Sulṭān ʿAlī ibn Muḥammad al-Bāqir ibn ʿAlī Zayn al-ʿĀbidīn ibn Al-Ḥusayn (Arabic: سلطان علي بن محمد الباقر بن علي زين العابدين بن الحسين) was the son of the fifth imam of Twelver Shi'i Muslims and fourth imam of Isma'ili Shi'i Muslims, Muhammad al-Baqir. Born in Medina, Ali, known in Iran as "Sultan Ali," was dispatched by his father to the areas of Kashan and Qom, where he served as a Friday prayer leader and teacher; his popularity and his preaching of Shi'i Islam proved threatening to the local representative of the Umayyad dynasty. The Umayyad representative's forces cornered and killed Sultan Ali and a band of his supporters, after a prolonged battle, and before a larger group of supporters could arrive, in Ardihal, a village roughly 45 kilometers east of Kashan on August 7, 734 CE (27 Jamadi II, 116 AH). He is still revered by Shi'i Muslims, especially in Iran, where his burial place—which has undergone repeated renovations but dates, in part, to the Saljuq period—has become a site of visitation.

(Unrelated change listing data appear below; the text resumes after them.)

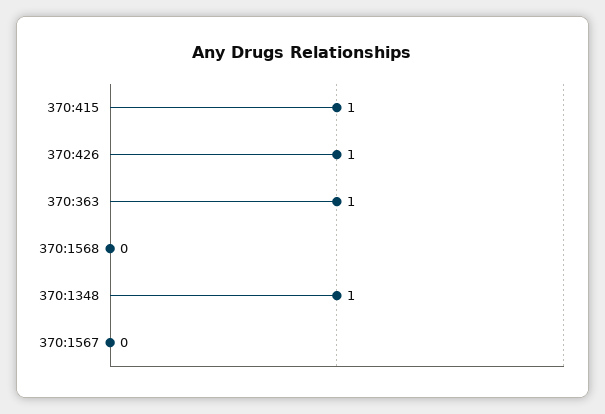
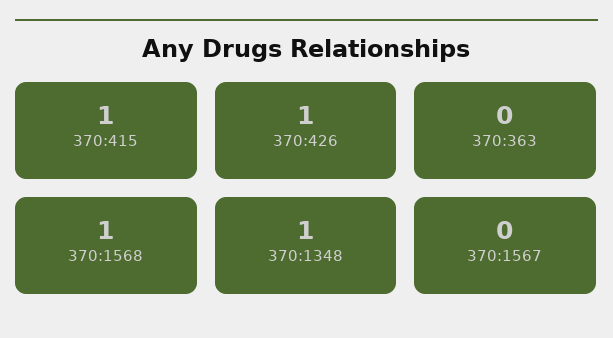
  {
    "370:415": 1,
    "370:426": 1,
-   "370:363": 1,
+   "370:363": 0,
-   "370:1568": 0,
+   "370:1568": 1,
    "370:1348": 1,
    "370:1567": 0
  }

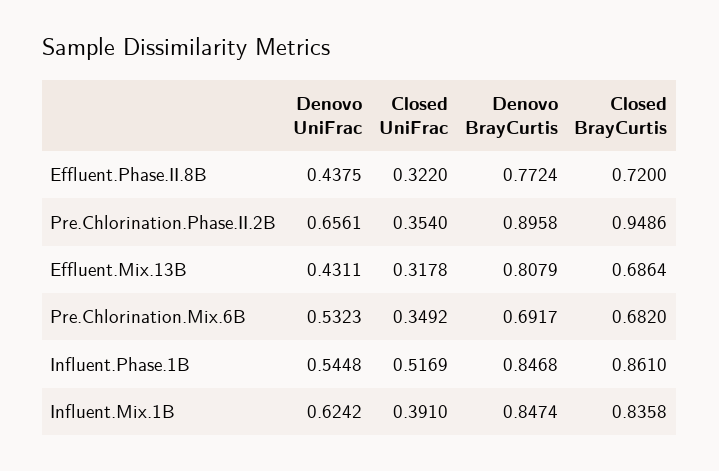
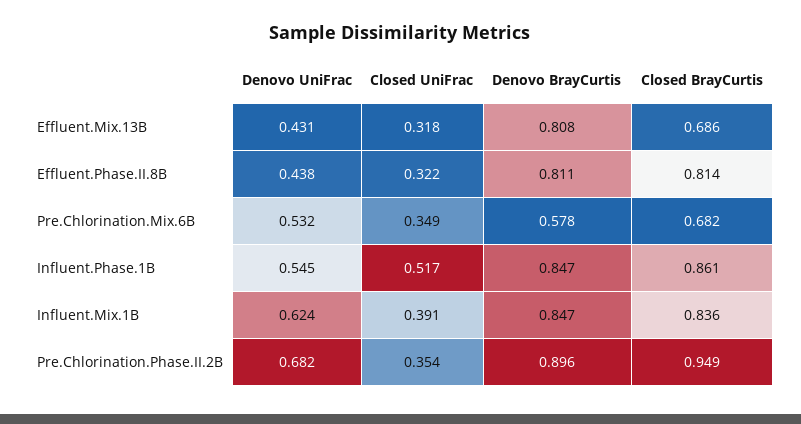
  {
    "Denovo UniFrac": {
      "Effluent.Phase.II.8B": 0.4375,
-     "Pre.Chlorination.Phase.II.2B": 0.6561,
+     "Pre.Chlorination.Phase.II.2B": 0.682,
      "Effluent.Mix.13B": 0.4311,
      "Pre.Chlorination.Mix.6B": 0.5323,
      "Influent.Phase.1B": 0.5448,
      "Influent.Mix.1B": 0.6242
    },
    "Closed UniFrac": {
      "Effluent.Phase.II.8B": 0.322,
      "Pre.Chlorination.Phase.II.2B": 0.354,
      "Effluent.Mix.13B": 0.3178,
      "Pre.Chlorination.Mix.6B": 0.3492,
      "Influent.Phase.1B": 0.5169,
      "Influent.Mix.1B": 0.391
    },
    "Denovo BrayCurtis": {
-     "Effluent.Phase.II.8B": 0.7724,
+     "Effluent.Phase.II.8B": 0.811,
      "Pre.Chlorination.Phase.II.2B": 0.8958,
      "Effluent.Mix.13B": 0.8079,
-     "Pre.Chlorination.Mix.6B": 0.6917,
+     "Pre.Chlorination.Mix.6B": 0.578,
      "Influent.Phase.1B": 0.8468,
      "Influent.Mix.1B": 0.8474
    },
    "Closed BrayCurtis": {
-     "Effluent.Phase.II.8B": 0.72,
+     "Effluent.Phase.II.8B": 0.814,
      "Pre.Chlorination.Phase.II.2B": 0.9486,
      "Effluent.Mix.13B": 0.6864,
      "Pre.Chlorination.Mix.6B": 0.682,
      "Influent.Phase.1B": 0.861,
      "Influent.Mix.1B": 0.8358
    }
  }

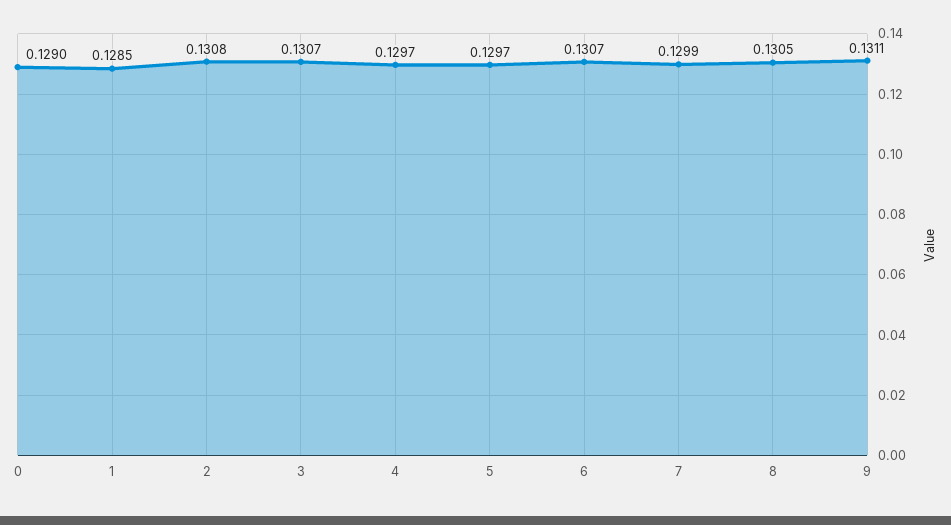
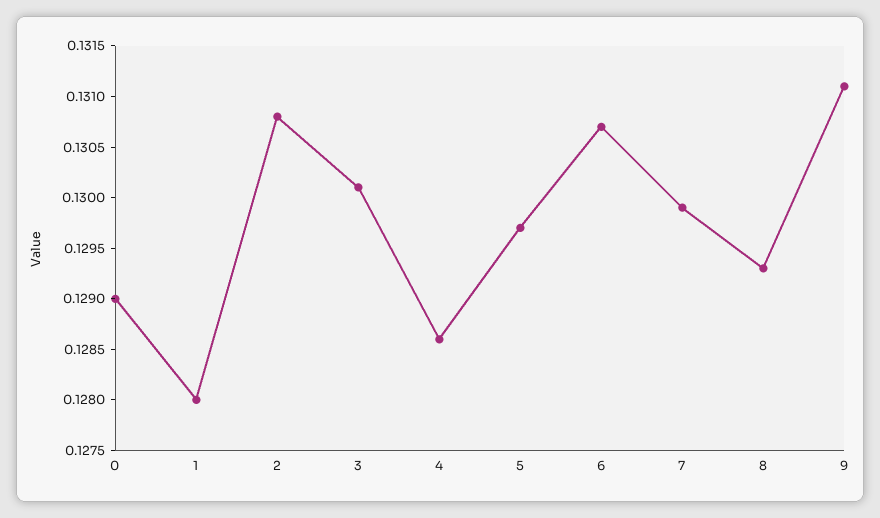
  {
    "0": 0.129,
-   "1": 0.1285,
+   "1": 0.128,
    "2": 0.1308,
-   "3": 0.1307,
+   "3": 0.1301,
-   "4": 0.1297,
+   "4": 0.1286,
    "5": 0.1297,
    "6": 0.1307,
    "7": 0.1299,
-   "8": 0.1305,
+   "8": 0.1293,
    "9": 0.1311
  }

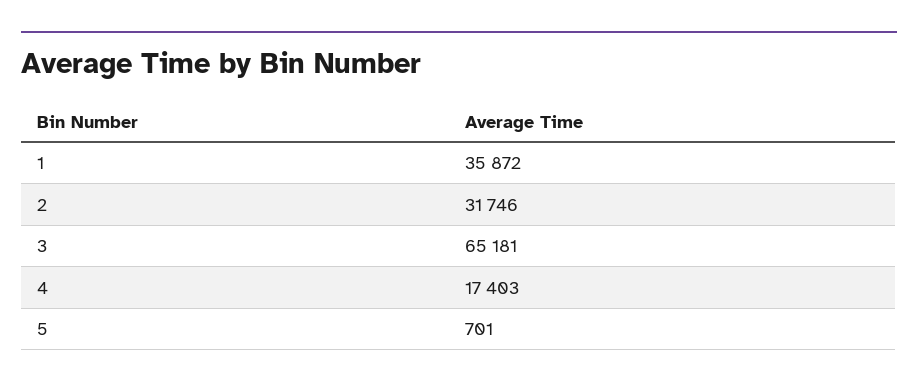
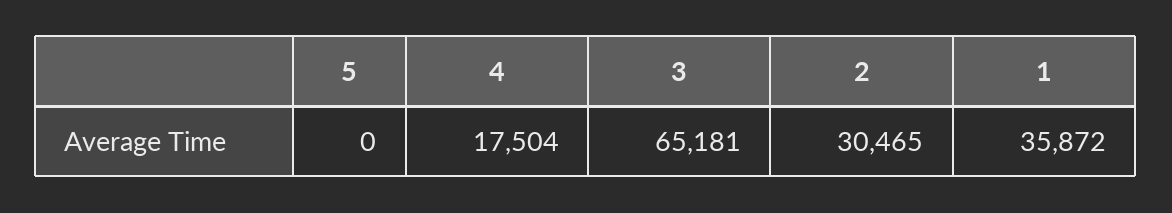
  {
    "1": 35872,
-   "2": 31746,
+   "2": 30465,
    "3": 65181,
-   "4": 17403,
+   "4": 17504,
-   "5": 701
+   "5": 0
  }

The shrine is known for a distinctive annual carpet-washing ritual (qālī-shūyān) that occurs on the seventeenth day of autumn to commemorate the day of Sultan Ali's martyrdom, a ritual that might have its origins in Sultan Ali's body having been wrapped in a carpet and brought to the site of his burial after his murder.

According to genealogical reports, Sultan Ali was the son of the fifth Shi'i imam, the brother to the sixth Shi'i imam, as well as possibly father-in-law to the seventh Shi'i imam, by way of his daughter Fāṭima.